Ayala-led Bank of the Philippine Islands posted a 5.7-percent drop in first semester net profit to P11.03 billion due to the decline in its treasury, trust and investment management businesses.
Six-month net interest income expanded by 11.5 percent year-on-year to P26.21 billion given an increase in the loan book and an improvement in net interest margin (NIM).
In a statement, BPI reported that average asset base grew by 9.3 percent while NIM improved by 8 basis points.
Interest income from loans grew by 21.1 percent year-on-year, driven by a 16-basis point improvement in loan yields. However, cost of funds increased by 17 basis points for the period partly due to higher documentary stamp tax (DST) on deposits.
On a quarter-on-quarter basis, NIM expanded by 15 basis points as a result of favorable loan repricing and liquidity provided by the proceeds from the bank’s recent stock rights offering.
The recent capital build-up allowed the bank to retire more expensive time deposits. NIM increased from 2.91 percent in the first quarter to 3.06 percent in the second quarter.

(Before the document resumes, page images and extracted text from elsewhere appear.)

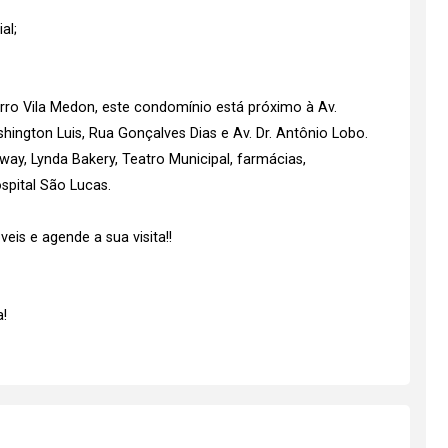
al;
irro Vila Medon, este condomínio está próximo à Av.
ashington Luis, Rua Gonçalves Dias e Av. Dr. Antônio Lobo.
ay, Lynda Bakery, Teatro Municipal, farmácias,
spital São Lucas.
is e agende a sua visita!!
!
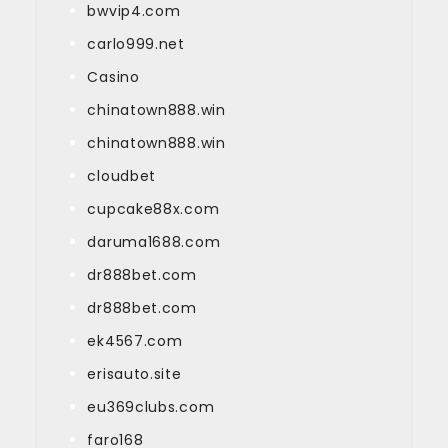
bwvip4.com
carlo999.net
Casino
chinatown888.win
chinatown888.win
cloudbet
cupcake88x.com
daruma1688.com
dr888bet.com
dr888bet.com
ek4567.com
erisauto.site
eu369clubs.com
faro168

BPI grew its loan book by 15.7 percent year-on-year to P1.22 trillion, driven primarily by the strong growth in corporate loans and credit cards at 17.1 percent and 22.7 percent, respectively.
On the funding side, total deposits reached P1.53 trillion, up by 7.2 percent, with low-cost current and savings accounts (CASA) registering faster growth at 10 percent. The bank’s Casa ratio stood at 75.3 percent.
For every P1 of deposit generated by the bank, it lent out 79.7 centavos.
Meanwhile, lower income from securities trading, trust and investment management and assets sales contributed to a 6.9-percent year-on-year decline in total non-interest income to P11.01 billion in the first semester 2018. This was partly offset by registered higher revenues from credit card fees and rental income.
Provision for loan losses for the first semester amounted to P1.91 billion, 22.2 percent year-on-year. The lower provisioning level is based on the bank’s expected credit loss models under local accounting standards, which showed “relatively benign increases in potential impairment losses.”
On asset quality, nonperforming loans as a ratio of total loans increased slightly from 1.72 percent last March to 1.8 percent with a reserve cover ratio of 97.1 percent.